Bruce looked gratefully at Alfred and began to relate to him the tale of all that had happened that night. When he finally came to the end, Alfred was more proud of him than Bruce would ever know. He had spared Harvey Dent the posthumous humiliation of his dying insanity and saved Gotham City's hope, not to mention saving the city itself. He had stopped a raving madman and still not broken his rule that he would never kill. He had accomplished what the police had been trying to do for months in one night and still thought he should have done more.

Alfred finished wrapping Wayne's ribs in silence and watched the minor expressions on his face, satisfied that part of the crease in his brow had disappeared when he told someone the truthful story. He was also satisfied that some of the pain lines on his face went away as well.

"Feeling better, sir?" he asked, looking down at the face of the boy he once knew.

"A bit," he replied slowly, "I think I'll just try to sleep."

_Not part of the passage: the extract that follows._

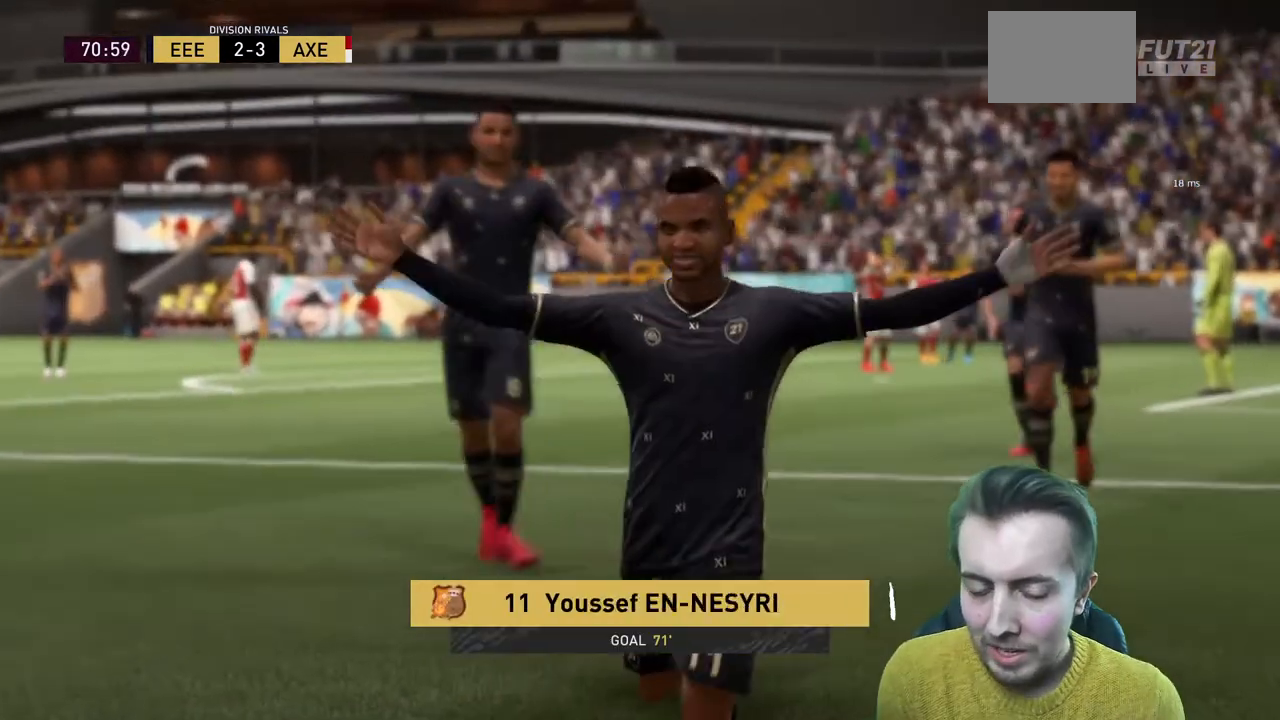
{"buttons": [], "left_stick": "center", "right_stick": "center", "events": []}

Bruce got up and walked out of the room, with Alfred following, to the garage where the ordinary car was kept, not wincing a bit and his wounds made themselves known. When they got to the penthouse, he lay down in bed and tried to sleep, eventually succeeding through his complete exhaustion. All the while Alfred sat in the door, looking on in silent vigil. When he was sure he had finally fallen asleep, Alfred walked quietly over to the bed and pulled the covers up over his shoulders. He stopped for a minute and looked at the Batman, sleeping peacefully in his bed.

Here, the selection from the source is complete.